When an object is not checked out, you can now scroll the Source Object tree to see where a value's source comes from.

Before, the tree was disabled while the object was checked in, so you could not scroll it. On a large extraction map the source could be off-screen and out of reach.

The tree is now read-only in this state: you can scroll and see the highlighted source, but you cannot change it. Check the object out to make changes.

Check Query now matches the full validation of a Source View

When you test a Source View with Check Query, Studio now runs the same checks as the full validation.

Before, Check Query only confirmed that the query was valid. It did not check the query result against the Exposed Fields, so a view could pass Check Query and then fail during full validation.

Now, when the query is valid, Check Query also checks the query result against the Exposed Fields. Check Query and the full validation give the same result.

If the query has an error, Check Query reports only that error, so you can fix the query first and check the fields afterwards.

The separate Match button has been removed, because Check Query now does the field check for you.

Issues fixed

Fixed: migration export could fail for items without persisted XML
The migration export pipeline could fail with a database error when an item had no source or export XML to persist — for example when the XML was intentionally not stored, or when it could not be parsed. Export now skips storing XML in that case instead of sending an empty value to the database, so the run completes and the affected item is recorded with its parse error. This brings the 2.5 and 2.6 release lines in line with the equivalent 2.4.32 fix for the same class of failure.

Translation Valuesets with null in numeric columns now upload, download and load correctly in the Portal
Translation Valuesets containing null values in numeric columns did not round-trip correctly. After uploading a Valueset with [null] in a numeric column, downloading it returned an empty cell instead of [null], and loading the Valueset into Staging could fail with a conversion error ("the given value '' of type String … cannot be converted to type decimal").

Empty text in non-text columns is now consistently stored and treated as null, so null numeric values upload, download and load into Staging as expected.
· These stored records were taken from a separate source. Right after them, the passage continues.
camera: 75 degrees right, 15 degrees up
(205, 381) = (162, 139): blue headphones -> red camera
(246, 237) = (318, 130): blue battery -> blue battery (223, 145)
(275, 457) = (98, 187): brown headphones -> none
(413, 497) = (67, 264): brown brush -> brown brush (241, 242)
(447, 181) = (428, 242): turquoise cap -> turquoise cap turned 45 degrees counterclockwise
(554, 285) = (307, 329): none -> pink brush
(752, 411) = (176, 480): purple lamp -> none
Rows previously corrupted by this issue are recovered automatically on load.

Fixed: unload from an ItemSet failed with a missing MetaData.xml error
Unloading from an ItemSet could fail with an error that the generated file _Generated\TargetSystem\MetaData.xml was not found, even though the file was present. The unload now locates the target engine metadata correctly, matching the other unload types. Other unload types were not affected.

Clearer error when importing a Valueset with blank values in required columns
Importing a translation Valueset could fail with an unexpected error when a required column contained a blank value.

The import now reports which row and column is missing a value, so you can correct the file and upload it again.

Connection string passwords are masked in the job log
When data was loaded through a direct table load, the connection string was written to the job log. If that connection string included a password, the password was visible in the log.

Connection string passwords are now masked in the job log. The rest of the connection string, such as the server and database name, is still shown to help with troubleshooting.

Export synchronization no longer fails on very large entities (ticket: 4646)
Synchronizing an entity with a very large number of items (around one million or more) could fail with the database error "Error severity levels greater than 18 can only be specified by members of the sysadmin role, using the WITH LOG option".

This message hid the real cause. The synchronization processed all items in a single database transaction. For very large entities this transaction could exhaust the resources of the database server, and the resulting severe error could not be passed on correctly.

The synchronization now processes items in batches. Each batch is committed on its own, which keeps the resource usage on the database server low and stable, regardless of the number of items.

In addition, if an error does occur during synchronization, the original error from the database server is now reported correctly.